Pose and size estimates
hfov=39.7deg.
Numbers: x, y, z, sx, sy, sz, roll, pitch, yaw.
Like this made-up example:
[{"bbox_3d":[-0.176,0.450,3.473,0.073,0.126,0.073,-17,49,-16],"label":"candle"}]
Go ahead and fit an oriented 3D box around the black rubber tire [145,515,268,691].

--

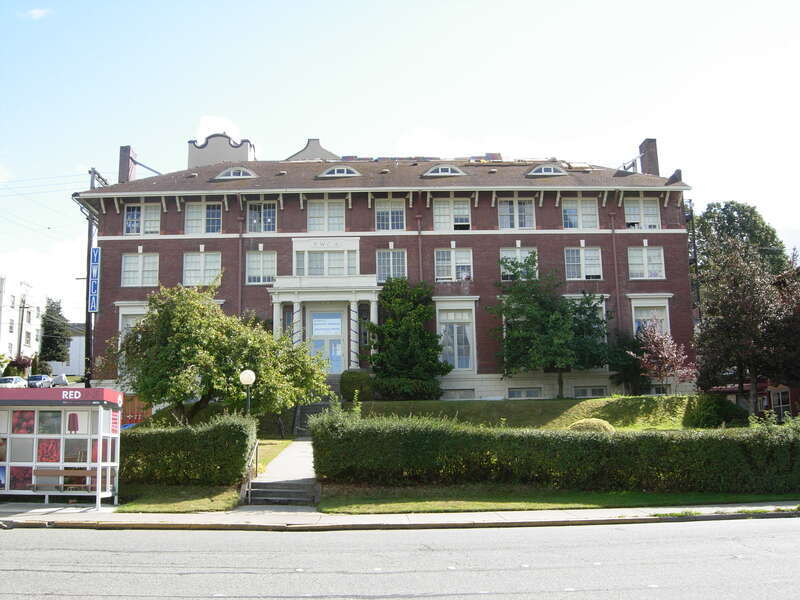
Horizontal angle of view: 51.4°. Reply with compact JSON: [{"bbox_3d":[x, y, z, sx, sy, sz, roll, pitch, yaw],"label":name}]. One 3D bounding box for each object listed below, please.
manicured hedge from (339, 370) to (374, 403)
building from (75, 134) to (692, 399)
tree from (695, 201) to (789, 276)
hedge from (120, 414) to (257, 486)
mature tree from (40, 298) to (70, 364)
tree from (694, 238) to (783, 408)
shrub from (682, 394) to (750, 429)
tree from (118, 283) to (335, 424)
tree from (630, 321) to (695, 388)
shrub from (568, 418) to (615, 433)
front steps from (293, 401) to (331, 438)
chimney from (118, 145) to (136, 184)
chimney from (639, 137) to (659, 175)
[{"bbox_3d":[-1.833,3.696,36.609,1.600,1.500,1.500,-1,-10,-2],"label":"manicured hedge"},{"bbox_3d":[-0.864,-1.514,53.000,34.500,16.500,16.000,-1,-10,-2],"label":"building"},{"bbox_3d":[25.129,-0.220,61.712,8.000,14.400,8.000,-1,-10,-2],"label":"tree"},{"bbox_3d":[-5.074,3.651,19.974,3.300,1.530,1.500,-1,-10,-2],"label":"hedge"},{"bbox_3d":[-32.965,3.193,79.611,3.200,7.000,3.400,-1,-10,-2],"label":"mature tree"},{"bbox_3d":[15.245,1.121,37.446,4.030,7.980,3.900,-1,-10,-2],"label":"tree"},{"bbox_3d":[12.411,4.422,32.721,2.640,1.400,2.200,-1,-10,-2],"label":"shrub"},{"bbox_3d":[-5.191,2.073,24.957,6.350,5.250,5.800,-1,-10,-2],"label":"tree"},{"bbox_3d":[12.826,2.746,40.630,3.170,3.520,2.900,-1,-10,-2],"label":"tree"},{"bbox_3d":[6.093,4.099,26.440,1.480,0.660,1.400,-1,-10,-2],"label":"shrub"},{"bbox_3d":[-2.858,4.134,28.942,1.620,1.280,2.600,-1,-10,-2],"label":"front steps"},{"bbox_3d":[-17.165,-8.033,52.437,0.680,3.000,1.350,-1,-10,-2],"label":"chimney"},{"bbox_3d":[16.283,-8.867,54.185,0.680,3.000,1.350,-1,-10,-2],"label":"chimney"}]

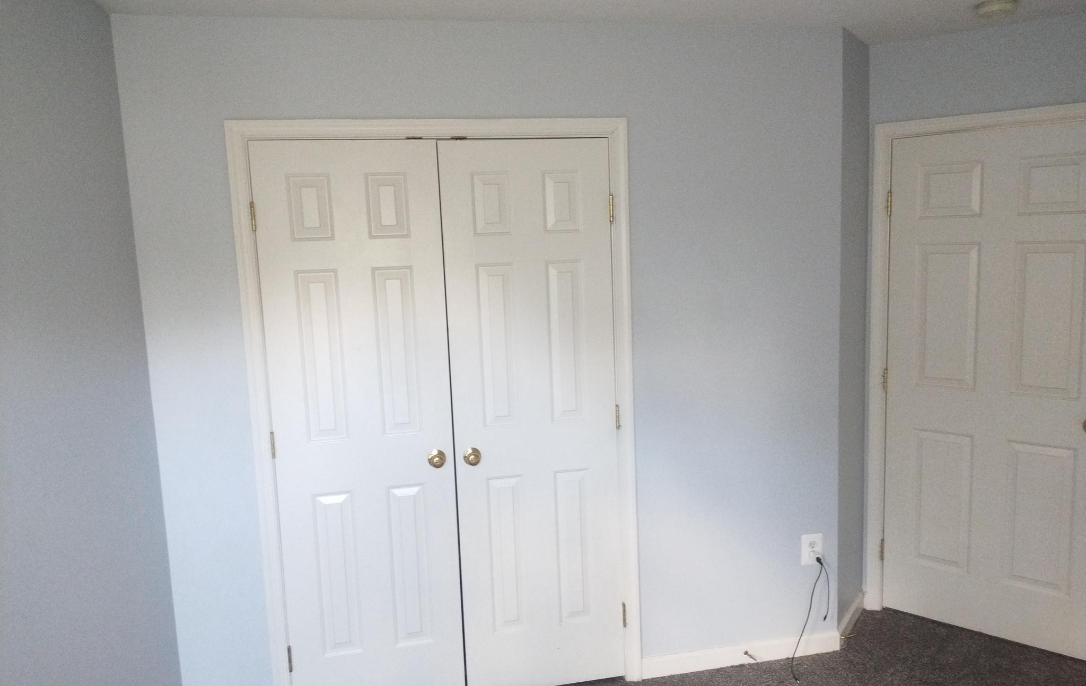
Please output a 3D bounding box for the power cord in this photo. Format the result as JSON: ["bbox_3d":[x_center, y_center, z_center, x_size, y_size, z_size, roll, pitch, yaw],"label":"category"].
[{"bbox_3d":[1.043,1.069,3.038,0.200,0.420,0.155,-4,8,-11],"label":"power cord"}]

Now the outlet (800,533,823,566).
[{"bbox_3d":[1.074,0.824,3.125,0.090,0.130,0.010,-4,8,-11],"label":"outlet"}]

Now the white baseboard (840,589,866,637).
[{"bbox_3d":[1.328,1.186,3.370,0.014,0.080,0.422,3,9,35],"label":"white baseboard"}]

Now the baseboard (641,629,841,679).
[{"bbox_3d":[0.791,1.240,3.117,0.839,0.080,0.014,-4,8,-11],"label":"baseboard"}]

---

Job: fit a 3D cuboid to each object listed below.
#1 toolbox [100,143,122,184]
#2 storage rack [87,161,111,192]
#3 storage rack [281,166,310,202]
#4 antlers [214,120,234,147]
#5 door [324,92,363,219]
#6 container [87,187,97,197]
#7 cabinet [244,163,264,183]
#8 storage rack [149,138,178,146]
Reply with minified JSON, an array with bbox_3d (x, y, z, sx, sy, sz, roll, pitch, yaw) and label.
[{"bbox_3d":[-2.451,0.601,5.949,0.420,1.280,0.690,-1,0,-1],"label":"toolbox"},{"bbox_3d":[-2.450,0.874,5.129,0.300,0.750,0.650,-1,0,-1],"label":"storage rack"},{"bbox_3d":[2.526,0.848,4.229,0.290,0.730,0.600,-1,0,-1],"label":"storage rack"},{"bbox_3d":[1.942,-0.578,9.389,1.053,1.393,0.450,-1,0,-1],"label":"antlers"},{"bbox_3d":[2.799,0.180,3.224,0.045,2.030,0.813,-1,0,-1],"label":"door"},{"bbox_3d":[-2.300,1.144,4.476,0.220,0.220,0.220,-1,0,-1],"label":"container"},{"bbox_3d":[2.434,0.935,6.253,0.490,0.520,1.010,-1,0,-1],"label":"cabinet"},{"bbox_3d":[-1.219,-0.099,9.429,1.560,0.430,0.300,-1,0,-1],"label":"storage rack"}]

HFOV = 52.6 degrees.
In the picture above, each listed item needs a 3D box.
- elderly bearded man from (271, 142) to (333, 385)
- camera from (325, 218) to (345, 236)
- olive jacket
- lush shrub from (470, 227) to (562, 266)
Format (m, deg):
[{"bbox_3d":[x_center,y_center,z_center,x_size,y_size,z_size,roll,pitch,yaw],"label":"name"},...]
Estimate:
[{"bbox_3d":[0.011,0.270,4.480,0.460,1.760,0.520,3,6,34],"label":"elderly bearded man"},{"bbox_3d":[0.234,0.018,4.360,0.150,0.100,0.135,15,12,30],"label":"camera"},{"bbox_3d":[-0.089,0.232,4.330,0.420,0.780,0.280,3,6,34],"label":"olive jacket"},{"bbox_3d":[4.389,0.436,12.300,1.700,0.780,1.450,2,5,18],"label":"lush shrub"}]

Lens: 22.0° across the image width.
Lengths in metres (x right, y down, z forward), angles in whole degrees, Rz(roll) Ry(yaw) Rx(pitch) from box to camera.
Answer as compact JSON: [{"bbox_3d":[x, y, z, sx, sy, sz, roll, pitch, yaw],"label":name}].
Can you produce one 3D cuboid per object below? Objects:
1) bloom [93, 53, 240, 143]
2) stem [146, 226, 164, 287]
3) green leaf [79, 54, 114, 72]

WHAT YOU NEED TO DO. Please return the lines in the records above word for word, starting at the line that contains "Lens: 22.0° across the image width." and ending at the line that contains "1) bloom [93, 53, 240, 143]".

TASK ANSWER.
Lens: 22.0° across the image width.
Lengths in metres (x right, y down, z forward), angles in whole degrees, Rz(roll) Ry(yaw) Rx(pitch) from box to camera.
Answer as compact JSON: [{"bbox_3d":[x, y, z, sx, sy, sz, roll, pitch, yaw],"label":name}].
Can you produce one 3D cuboid per object below? Objects:
1) bloom [93, 53, 240, 143]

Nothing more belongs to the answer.